By Huw Jones
LONDON (Reuters) – Private finance has a key role to play in deepening the European Union’s capital market to boost investment, with the bloc’s finance ministers turning to “bottom up” measures for faster progress, Central Bank of Ireland Deputy Governor Derville Rowland said on Thursday.
The bloc has introduced several “top down” reforms in a bid to boost its capital market, but progress has been modest and it continues to lag Wall Street in terms of breadth and depth, and company listings.
Rowland said the push towards a deeper capital market would also focus on “bottom up” measures, such as steps taken at the national level, or initiatives by market participants.
EU officials are sketching out their next set of priorities following European Parliament elections next June and a new European Commission appointed in the autumn.
“The Eurogroup is aiming to identify areas of political consensus for the next European Commission to take forward, while at the same time adopting a more bottom-up approach and facilitating exchanges of best practices,” Rowland said.
Speeding up EU capital market reforms has become more pressing since Brexit as Britain also eases capital market rules to become more globally competitive.
Work on the EU’s Capital Markets Union (CMU) project has largely focused so far on making public markets, such as stock exchanges, more attractive for companies to list on.
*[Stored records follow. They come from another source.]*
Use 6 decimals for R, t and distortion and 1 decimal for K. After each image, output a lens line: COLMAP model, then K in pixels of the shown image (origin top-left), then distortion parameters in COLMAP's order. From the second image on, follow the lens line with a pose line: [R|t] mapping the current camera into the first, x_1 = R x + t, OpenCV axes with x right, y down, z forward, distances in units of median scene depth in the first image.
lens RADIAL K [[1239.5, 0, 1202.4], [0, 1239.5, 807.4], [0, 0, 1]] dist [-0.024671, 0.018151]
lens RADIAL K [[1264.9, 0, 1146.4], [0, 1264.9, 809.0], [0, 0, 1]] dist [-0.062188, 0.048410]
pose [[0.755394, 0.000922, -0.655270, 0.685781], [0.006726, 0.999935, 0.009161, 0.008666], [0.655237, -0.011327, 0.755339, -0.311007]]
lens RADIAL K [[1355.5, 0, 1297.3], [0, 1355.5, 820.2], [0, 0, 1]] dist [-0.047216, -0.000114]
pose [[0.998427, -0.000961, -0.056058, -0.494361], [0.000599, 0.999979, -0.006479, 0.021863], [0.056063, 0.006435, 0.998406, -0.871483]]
“While public markets will continue to be the core driver of CMU activity, private finance has an important role to play,” Rowland said, citing direct lending by investment funds to companies as an alternative to a bank loan.
Publicly listing a company is expensive and generally not an available option for small or medium sized enterprises, she said.
An official at a major asset manager said the EU is realising that large sums of money are needed to finance the bloc’s transition to a net-zero economy, but with little fiscal headroom.
“There is a feeling of banging up against the ceiling. They need to mobilise private capital,” he said, adding that some bottom-up measures were already emerging, such as Italy’s capital markets law, and a green industry law in France.
“There is a realisation that the last two attempts at CMU were very top down. We will see a bottom up approach to CMU, but coordination across the EU is a big challenge,” the official said.
Regulators in Britain and globally, however, have some concerns about whether assets in private markets have valuations that properly reflect the impact of higher interest rates and inflation.